Fabrizio travestito, colla spada alla mano, e detti
(verso Giacinto, ponendosi in guardia)
Giacinto. Servitore umilissimo.
(a Fabrizio, con timore)
E chi è questo signore? (a/ Cavaliere)
Cavaliere. È un capitan bravissimo.
Giacinto. Ho piacer di conoscere il signor capitano;
Vedo ch’egli sa bene tener la spada in mano.

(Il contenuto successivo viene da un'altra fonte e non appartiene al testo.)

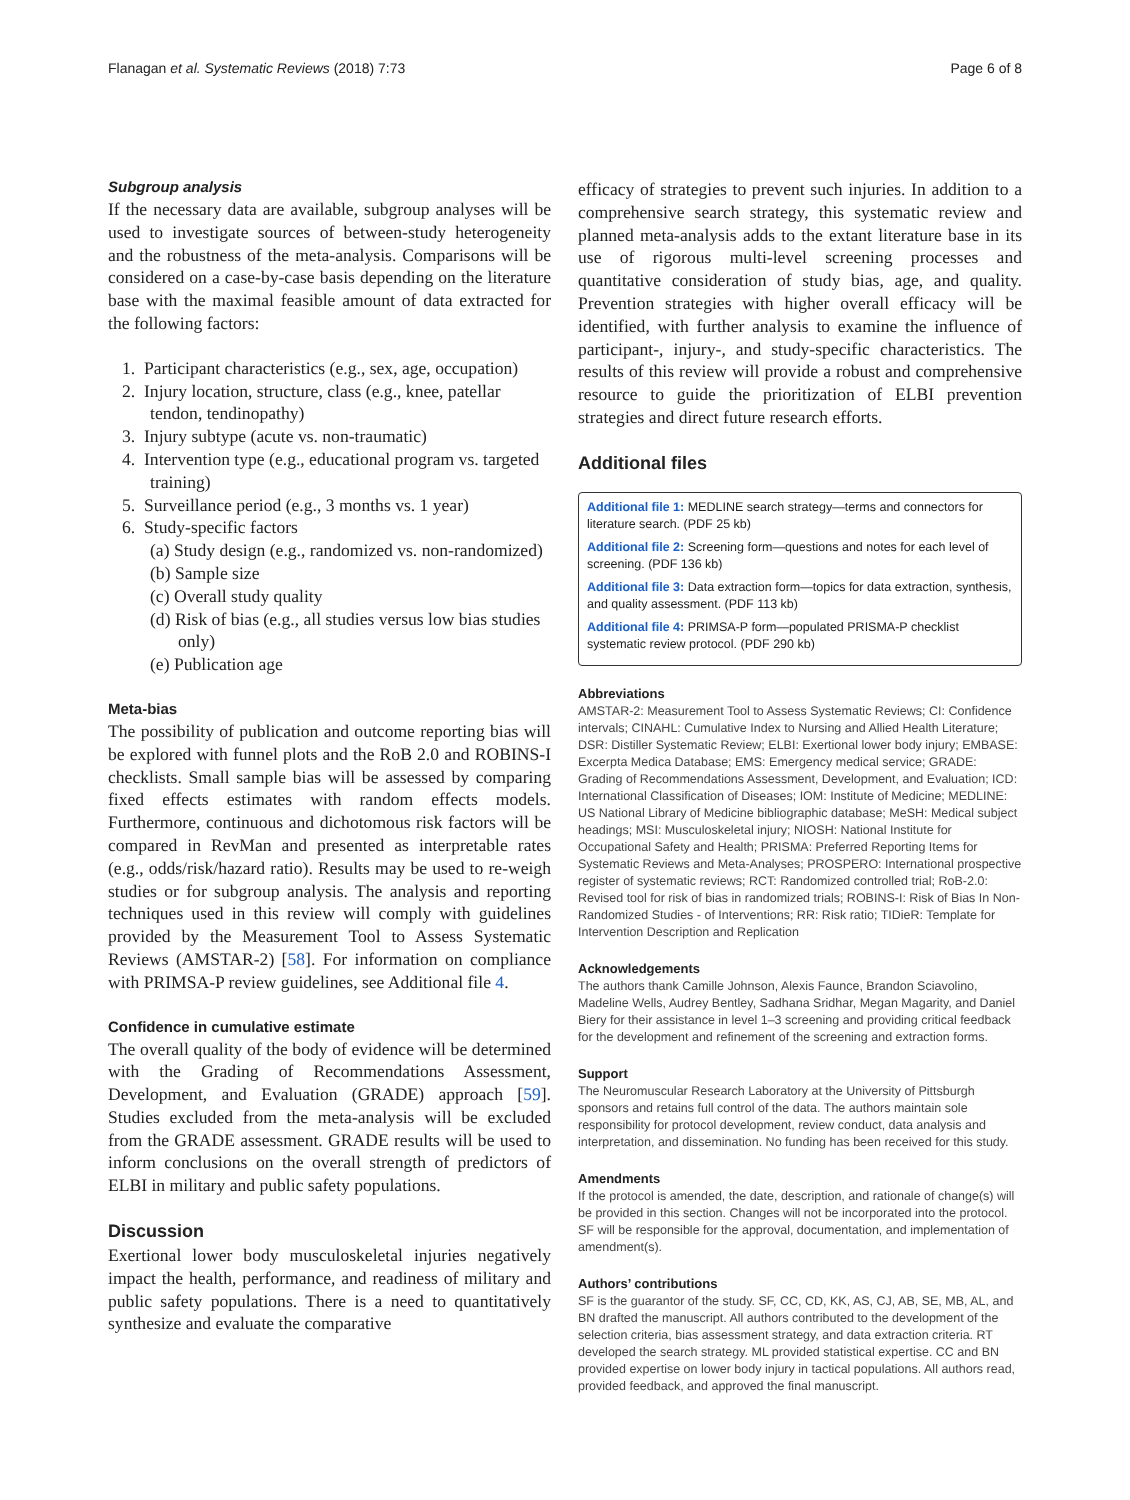Flanagan et al. Systematic Reviews (2018) 7:73 Page 6 of 8
Subgroup analysis
If the necessary data are available, subgroup analyses will be used to investigate sources of between-study heterogeneity and the robustness of the meta-analysis. Comparisons will be considered on a case-by-case basis depending on the literature base with the maximal feasible amount of data extracted for the following factors:
1. Participant characteristics (e.g., sex, age, occupation)
2. Injury location, structure, class (e.g., knee, patellar tendon, tendinopathy)
3. Injury subtype (acute vs. non-traumatic)
4. Intervention type (e.g., educational program vs. targeted training)
5. Surveillance period (e.g., 3 months vs. 1 year)
6. Study-specific factors
(a) Study design (e.g., randomized vs. non-randomized)
(b) Sample size
(c) Overall study quality
(d) Risk of bias (e.g., all studies versus low bias studies only)
(e) Publication age
Meta-bias
The possibility of publication and outcome reporting bias will be explored with funnel plots and the RoB 2.0 and ROBINS-I checklists. Small sample bias will be assessed by comparing fixed effects estimates with random effects models. Furthermore, continuous and dichotomous risk factors will be compared in RevMan and presented as interpretable rates (e.g., odds/risk/hazard ratio). Results may be used to re-weigh studies or for subgroup analysis. The analysis and reporting techniques used in this review will comply with guidelines provided by the Measurement Tool to Assess Systematic Reviews (AMSTAR-2) [58]. For information on compliance with PRIMSA-P review guidelines, see Additional file 4.
Confidence in cumulative estimate
The overall quality of the body of evidence will be determined with the Grading of Recommendations Assessment, Development, and Evaluation (GRADE) approach [59]. Studies excluded from the meta-analysis will be excluded from the GRADE assessment. GRADE results will be used to inform conclusions on the overall strength of predictors of ELBI in military and public safety populations.
Discussion
Exertional lower body musculoskeletal injuries negatively impact the health, performance, and readiness of military and public safety populations. There is a need to quantitatively synthesize and evaluate the comparative
efficacy of strategies to prevent such injuries. In addition to a comprehensive search strategy, this systematic review and planned meta-analysis adds to the extant literature base in its use of rigorous multi-level screening processes and quantitative consideration of study bias, age, and quality. Prevention strategies with higher overall efficacy will be identified, with further analysis to examine the influence of participant-, injury-, and study-specific characteristics. The results of this review will provide a robust and comprehensive resource to guide the prioritization of ELBI prevention strategies and direct future research efforts.
Additional files
Additional file 1: MEDLINE search strategy—terms and connectors for literature search. (PDF 25 kb)
Additional file 2: Screening form—questions and notes for each level of screening. (PDF 136 kb)
Additional file 3: Data extraction form—topics for data extraction, synthesis, and quality assessment. (PDF 113 kb)
Additional file 4: PRIMSA-P form—populated PRISMA-P checklist systematic review protocol. (PDF 290 kb)
Abbreviations
AMSTAR-2: Measurement Tool to Assess Systematic Reviews; CI: Confidence intervals; CINAHL: Cumulative Index to Nursing and Allied Health Literature; DSR: Distiller Systematic Review; ELBI: Exertional lower body injury; EMBASE: Excerpta Medica Database; EMS: Emergency medical service; GRADE: Grading of Recommendations Assessment, Development, and Evaluation; ICD: International Classification of Diseases; IOM: Institute of Medicine; MEDLINE: US National Library of Medicine bibliographic database; MeSH: Medical subject headings; MSI: Musculoskeletal injury; NIOSH: National Institute for Occupational Safety and Health; PRISMA: Preferred Reporting Items for Systematic Reviews and Meta-Analyses; PROSPERO: International prospective register of systematic reviews; RCT: Randomized controlled trial; RoB-2.0: Revised tool for risk of bias in randomized trials; ROBINS-I: Risk of Bias In Non-Randomized Studies - of Interventions; RR: Risk ratio; TIDieR: Template for Intervention Description and Replication
Acknowledgements
The authors thank Camille Johnson, Alexis Faunce, Brandon Sciavolino, Madeline Wells, Audrey Bentley, Sadhana Sridhar, Megan Magarity, and Daniel Biery for their assistance in level 1–3 screening and providing critical feedback for the development and refinement of the screening and extraction forms.
Support
The Neuromuscular Research Laboratory at the University of Pittsburgh sponsors and retains full control of the data. The authors maintain sole responsibility for protocol development, review conduct, data analysis and interpretation, and dissemination. No funding has been received for this study.
Amendments
If the protocol is amended, the date, description, and rationale of change(s) will be provided in this section. Changes will not be incorporated into the protocol. SF will be responsible for the approval, documentation, and implementation of amendment(s).
Authors’ contributions
SF is the guarantor of the study. SF, CC, CD, KK, AS, CJ, AB, SE, MB, AL, and BN drafted the manuscript. All authors contributed to the development of the selection criteria, bias assessment strategy, and data extraction criteria. RT developed the search strategy. ML provided statistical expertise. CC and BN provided expertise on lower body injury in tactical populations. All authors read, provided feedback, and approved the final manuscript.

Degli uomini di spirito ammiratore io sono;
In grazia sua mi accheto, e i torti miei gli dono.
(ripone la spada)
Fabrizio. Con voi mi voglio battere. (a Giacinto)
Giacinto. No, mio signor, perdoni.
Cavaliere. Viva l’eroe magnifico.
Contessa. Viva il re dei poltroni.
Fabrizio. Sono, se noi sapete, cugin della Contessa.
Giacinto. Con voi me ne consolo, e colla dama istessa.
Fabrizio. Voglio che dello zio s’adempia il testamento.
Giacinto. Benissimo.
Fabrizio. Sposare la voglio in sul momento.
Giacinto. Ha ragione.
Fabrizio. Mi dicono, che il di lei padre ha fatto
Con voi di matrimonio certo tal qual contratto.
È egli ver?
Giacinto. Non lo nego.
Fabrizio. O lacerato ei vada,
O meco sostenetelo col sangue e colla spada.
Cavaliere. (Bravo, Fabrizio, bravo). (piano alla Contessa)
Contessa. (Si porta egregiamente).
(piano al Cavaliere)
Giacinto. (Cosa risponder posso senz’armi e senza gente?)